We provided focused northern indigenous programming, which attracted indigenous midwifery students from across Canada. Since 1993, over 400 midwives have graduated from Laurentian, and 25% of these midwives are francophone. In fact, 60% of midwives working in northern Ontario are Laurentian graduates, and 60% of these graduates are francophone or provide services in French. As well, 20% of Laurentian's graduates are also members of the National Aboriginal Council of Midwives. This demonstrates a critical contribution to reproductive services in northern Ontario, and that Laurentian was more than meeting its mandate to increase services in northern francophone and indigenous communities.

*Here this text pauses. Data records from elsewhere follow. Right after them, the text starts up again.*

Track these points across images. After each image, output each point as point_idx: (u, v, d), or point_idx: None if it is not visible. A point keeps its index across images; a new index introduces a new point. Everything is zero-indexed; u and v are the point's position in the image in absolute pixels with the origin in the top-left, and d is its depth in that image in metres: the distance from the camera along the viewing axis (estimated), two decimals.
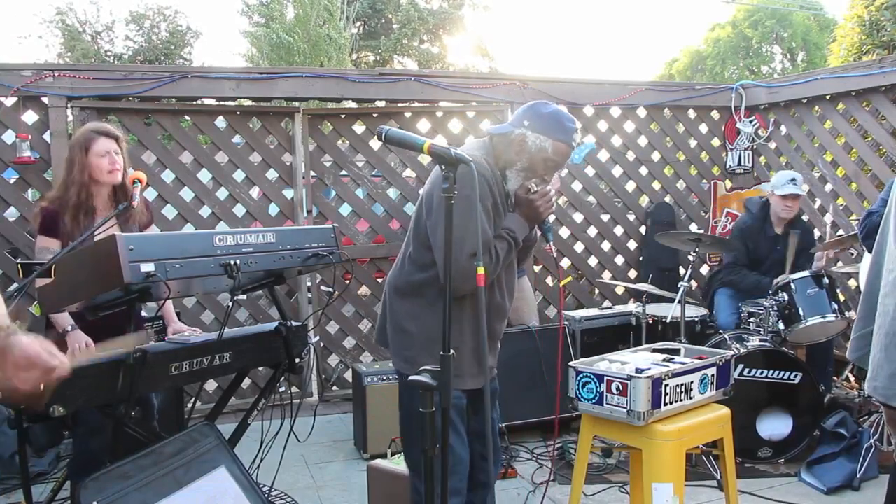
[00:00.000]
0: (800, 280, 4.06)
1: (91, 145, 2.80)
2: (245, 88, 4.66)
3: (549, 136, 2.25)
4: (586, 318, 4.61)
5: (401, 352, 2.36)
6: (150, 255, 2.07)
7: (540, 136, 2.25)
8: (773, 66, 29.08)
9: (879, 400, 2.35)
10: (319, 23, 17.29)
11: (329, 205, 5.09)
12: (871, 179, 4.93)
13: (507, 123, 2.36)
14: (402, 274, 2.38)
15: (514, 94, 5.14)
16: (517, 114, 2.34)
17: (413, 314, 2.33)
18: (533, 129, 2.26)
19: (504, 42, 63.69)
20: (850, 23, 8.01)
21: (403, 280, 2.37)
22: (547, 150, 2.26)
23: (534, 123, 2.27)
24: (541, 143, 2.25)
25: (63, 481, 3.20)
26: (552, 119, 2.27)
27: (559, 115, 2.30)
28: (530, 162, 2.28)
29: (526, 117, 2.29)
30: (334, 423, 4.64)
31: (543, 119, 2.27)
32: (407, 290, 2.35)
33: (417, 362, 2.19)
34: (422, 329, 2.29)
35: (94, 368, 2.22)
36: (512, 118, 2.37)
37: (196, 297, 4.61)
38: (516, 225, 2.31)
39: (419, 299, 2.32)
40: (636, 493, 2.83)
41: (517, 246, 2.32)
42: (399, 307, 2.37)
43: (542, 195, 2.31)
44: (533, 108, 2.32)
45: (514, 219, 2.32)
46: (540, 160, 2.28)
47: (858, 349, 2.46)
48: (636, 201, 5.74)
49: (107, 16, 29.09)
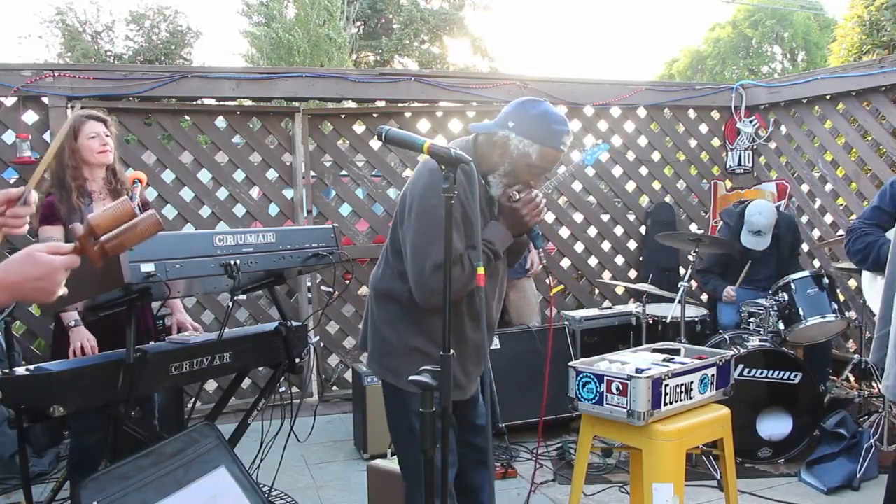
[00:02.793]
0: (800, 280, 4.06)
1: (80, 129, 2.84)
2: (245, 88, 4.66)
3: (535, 140, 2.05)
4: (586, 318, 4.61)
5: (382, 359, 2.25)
6: (151, 255, 2.07)
7: (524, 140, 2.06)
8: (774, 66, 29.09)
9: (892, 400, 2.34)
10: (319, 23, 17.27)
11: (329, 205, 5.09)
12: (871, 179, 4.93)
13: (494, 122, 2.15)
14: (382, 278, 2.27)
15: (514, 94, 5.12)
16: (504, 111, 2.14)
17: (390, 321, 2.22)
18: (518, 130, 2.07)
19: (504, 42, 63.71)
20: (850, 23, 7.99)
21: (382, 284, 2.26)
22: (531, 156, 2.07)
23: (519, 125, 2.07)
24: (524, 147, 2.06)
25: (63, 481, 3.21)
26: (539, 121, 2.07)
27: (547, 116, 2.08)
28: (513, 167, 2.10)
29: (511, 117, 2.09)
30: (334, 423, 4.64)
31: (530, 120, 2.07)
32: (383, 295, 2.25)
33: (400, 372, 2.12)
34: (400, 338, 2.19)
35: (94, 368, 2.22)
36: (499, 116, 2.15)
37: (196, 297, 4.61)
38: (497, 236, 2.14)
39: (395, 306, 2.21)
40: (636, 493, 2.83)
41: (497, 258, 2.17)
42: (378, 311, 2.27)
43: (527, 202, 2.13)
44: (520, 106, 2.11)
45: (496, 229, 2.15)
46: (523, 165, 2.09)
47: (878, 350, 2.45)
48: (636, 201, 5.74)
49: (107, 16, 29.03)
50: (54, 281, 1.23)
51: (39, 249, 1.24)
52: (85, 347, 2.74)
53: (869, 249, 2.82)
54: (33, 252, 1.23)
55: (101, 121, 2.91)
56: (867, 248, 2.83)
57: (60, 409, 2.09)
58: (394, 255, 2.22)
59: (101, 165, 2.90)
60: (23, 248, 1.27)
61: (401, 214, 2.17)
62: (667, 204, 5.71)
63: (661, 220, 5.59)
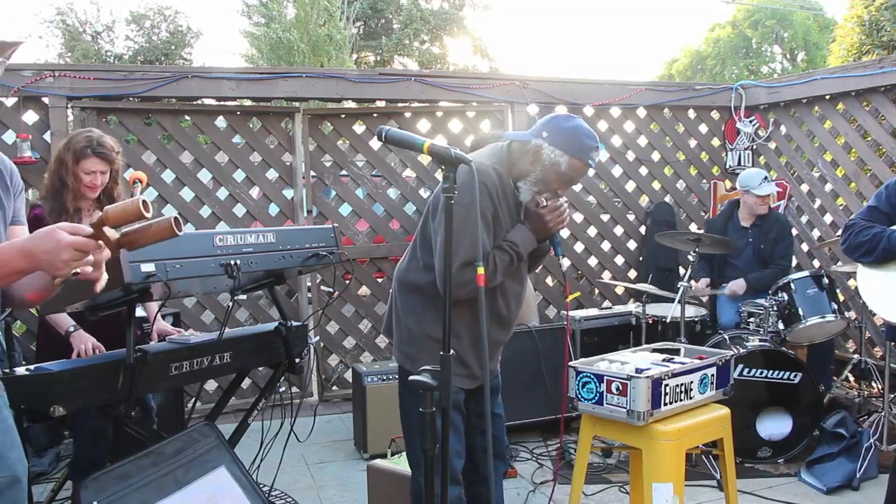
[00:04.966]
0: (800, 280, 4.06)
1: (82, 160, 2.78)
2: (245, 88, 4.66)
3: (566, 152, 2.19)
4: (586, 318, 4.61)
5: (402, 346, 2.37)
6: (151, 255, 2.07)
7: (556, 150, 2.19)
8: (773, 66, 29.07)
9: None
10: (319, 23, 17.28)
11: (329, 205, 5.09)
12: (871, 179, 4.93)
13: (528, 132, 2.30)
14: (408, 269, 2.38)
15: (514, 94, 5.14)
16: (538, 123, 2.29)
17: (413, 311, 2.33)
18: (550, 141, 2.20)
19: (504, 42, 63.72)
20: (850, 23, 8.01)
21: (407, 276, 2.37)
22: (561, 166, 2.20)
23: (552, 136, 2.20)
24: (556, 157, 2.19)
25: (63, 481, 3.21)
26: (571, 134, 2.21)
27: (579, 130, 2.22)
28: (543, 175, 2.22)
29: (546, 129, 2.23)
30: (334, 423, 4.64)
31: (562, 133, 2.21)
32: (408, 286, 2.36)
33: (417, 360, 2.24)
34: (421, 327, 2.30)
35: (93, 368, 2.22)
36: (533, 127, 2.31)
37: (196, 297, 4.61)
38: (521, 238, 2.27)
39: (419, 297, 2.32)
40: (636, 493, 2.83)
41: (520, 259, 2.28)
42: (402, 301, 2.37)
43: (553, 210, 2.26)
44: (554, 119, 2.27)
45: (521, 231, 2.28)
46: (553, 174, 2.22)
47: None
48: (636, 201, 5.74)
49: (107, 16, 29.08)
50: (59, 257, 1.32)
51: (60, 227, 1.34)
52: (88, 351, 2.73)
53: (877, 239, 2.77)
54: (52, 228, 1.35)
55: (107, 161, 2.83)
56: (874, 238, 2.77)
57: (60, 409, 2.09)
58: (423, 247, 2.32)
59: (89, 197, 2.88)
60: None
61: (433, 210, 2.28)
62: (666, 204, 5.71)
63: (661, 220, 5.60)
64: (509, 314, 2.40)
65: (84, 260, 1.35)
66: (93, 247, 1.36)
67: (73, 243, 1.33)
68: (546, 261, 2.61)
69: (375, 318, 5.07)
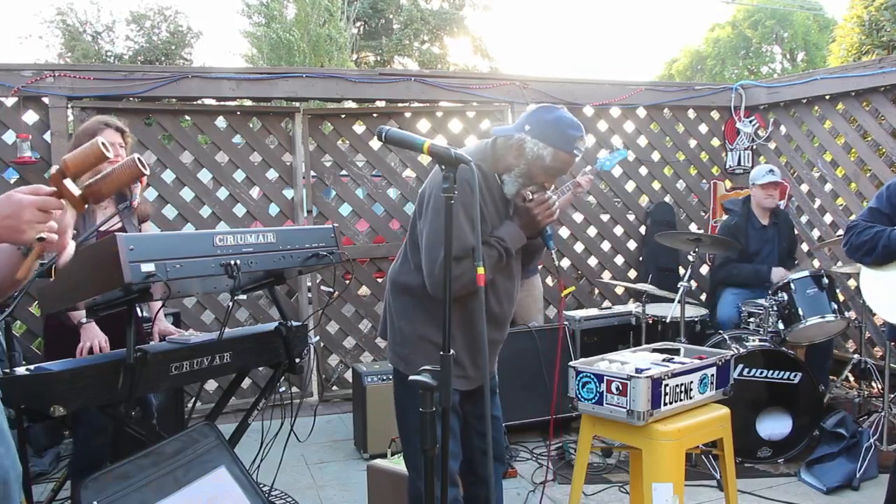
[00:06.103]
0: (799, 280, 4.06)
1: (98, 133, 2.81)
2: (245, 88, 4.66)
3: (549, 144, 2.16)
4: (586, 318, 4.60)
5: (395, 347, 2.36)
6: (151, 255, 2.07)
7: (539, 143, 2.17)
8: (773, 66, 29.07)
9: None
10: (320, 23, 17.29)
11: (329, 205, 5.09)
12: (870, 179, 4.94)
13: (512, 126, 2.29)
14: (400, 271, 2.37)
15: (514, 95, 5.14)
16: (522, 117, 2.28)
17: (405, 312, 2.32)
18: (533, 134, 2.18)
19: (504, 42, 63.72)
20: (850, 23, 8.00)
21: (399, 277, 2.36)
22: (545, 158, 2.17)
23: (534, 128, 2.18)
24: (539, 150, 2.17)
25: (63, 481, 3.21)
26: (553, 125, 2.18)
27: (562, 121, 2.20)
28: (528, 168, 2.20)
29: (528, 121, 2.21)
30: (334, 423, 4.64)
31: (545, 125, 2.19)
32: (400, 287, 2.35)
33: (410, 361, 2.23)
34: (413, 328, 2.29)
35: (93, 368, 2.22)
36: (517, 120, 2.30)
37: (196, 297, 4.61)
38: (509, 234, 2.25)
39: (410, 299, 2.31)
40: (636, 493, 2.83)
41: (509, 255, 2.26)
42: (395, 303, 2.37)
43: (540, 203, 2.23)
44: (537, 111, 2.25)
45: (509, 227, 2.26)
46: (538, 167, 2.20)
47: None
48: (636, 201, 5.74)
49: (107, 16, 29.12)
50: (21, 218, 1.24)
51: (17, 190, 1.26)
52: (94, 348, 2.73)
53: (877, 238, 2.78)
54: (10, 193, 1.26)
55: (120, 131, 2.89)
56: (875, 237, 2.79)
57: (60, 409, 2.09)
58: (412, 248, 2.31)
59: None
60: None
61: (419, 209, 2.27)
62: (666, 204, 5.71)
63: (661, 220, 5.60)
64: (502, 311, 2.37)
65: (48, 224, 1.26)
66: (55, 205, 1.27)
67: (35, 202, 1.25)
68: (545, 261, 2.60)
69: (375, 318, 5.07)
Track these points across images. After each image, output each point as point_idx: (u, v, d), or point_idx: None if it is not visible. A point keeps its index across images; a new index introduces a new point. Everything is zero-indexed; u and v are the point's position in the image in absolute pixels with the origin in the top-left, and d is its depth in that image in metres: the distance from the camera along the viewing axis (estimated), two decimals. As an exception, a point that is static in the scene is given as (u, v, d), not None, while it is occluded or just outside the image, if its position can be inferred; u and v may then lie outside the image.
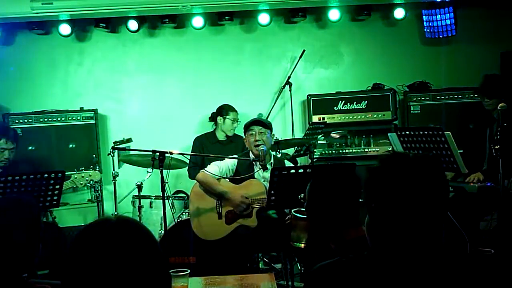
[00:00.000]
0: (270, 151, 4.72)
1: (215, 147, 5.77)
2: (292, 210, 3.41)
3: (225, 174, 4.56)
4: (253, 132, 4.58)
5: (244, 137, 4.75)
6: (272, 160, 4.69)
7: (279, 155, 4.84)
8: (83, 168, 5.09)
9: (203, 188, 4.55)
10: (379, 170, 1.63)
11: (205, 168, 4.56)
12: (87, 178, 4.95)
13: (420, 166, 1.59)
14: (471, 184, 4.54)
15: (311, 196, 2.45)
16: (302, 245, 3.21)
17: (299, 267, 4.87)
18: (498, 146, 4.25)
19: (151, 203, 5.24)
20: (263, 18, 6.22)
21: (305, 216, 3.03)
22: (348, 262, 1.61)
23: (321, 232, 2.45)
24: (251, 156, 4.62)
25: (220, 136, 5.89)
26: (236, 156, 4.69)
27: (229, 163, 4.59)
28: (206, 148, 5.79)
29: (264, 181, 4.54)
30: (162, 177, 4.11)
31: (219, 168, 4.54)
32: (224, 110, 5.85)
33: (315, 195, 2.43)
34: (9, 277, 2.02)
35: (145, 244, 1.36)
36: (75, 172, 4.95)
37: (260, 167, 4.56)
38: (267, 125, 4.64)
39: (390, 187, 1.58)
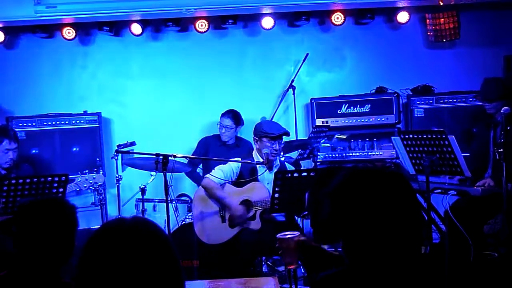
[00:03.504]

Closing the program will substantially negatively impact northern Ontario women and birthing people and their families, and it accentuates an already sparse health care human resource environment.
The francophone midwifery program in Ontario is essential to the continuity of a francophone workforce. Francophone midwifery outside Quebec needs to serve the 744,000, or 5%, of the total population of Ontario. Studying exclusively in French is a right in order for the students to achieve linguistic, cultural and social well-being and competency. Receiving services in one's mother tongue is crucial and increases the quality and the safety of the care.
Currently in Ontario, the lack of French services persists, with 50% to 55% of francophones having little or no access to health services in their mother tongue. In addition, the francophone minority intersects with indigenous, black and persons of colour. Francophone visible minorities are mostly clustered in central and eastern Ontario and 16% of francophones identify as visible minorities. As with visible minorities in the general population, they live primarily in central and eastern Ontario.
I'd like to hold up l'Hôpital Montfort in Ottawa as a unique example, with its obligation to maintain the French language, embody French culture, foster solidarity with the Franco-Ontarian minority and protect the Franco-Ontarian community from assimilation. In order to achieve its objectives, it must hire francophone midwives. Of the 25 midwives who maintain privileges at l'Hôpital Montfort, greater than 60% are graduates of Laurentian University's midwifery program.
We do not believe the only locations for midwifery education should be in the universities of southern Ontario. We appreciate that Ryerson and McMaster stepped forward in a crisis and they're doing their best to support our current students, but this can only be short term.
Historically, decisions about the location of the third midwifery school were careful to consider the values of decentralization. There were concerns expressed about two out of the three schools being located within one hour of each other. We are now in a position, 28 years later, of having only these two closely located schools available for midwifery education in Ontario.
Ontario needs a bilingual midwifery education program. It's critical for indigenous, francophone and northern communities. We need more midwives, not fewer.
We are, and will continue to be, the indigenous and francophone midwives of northern Ontario.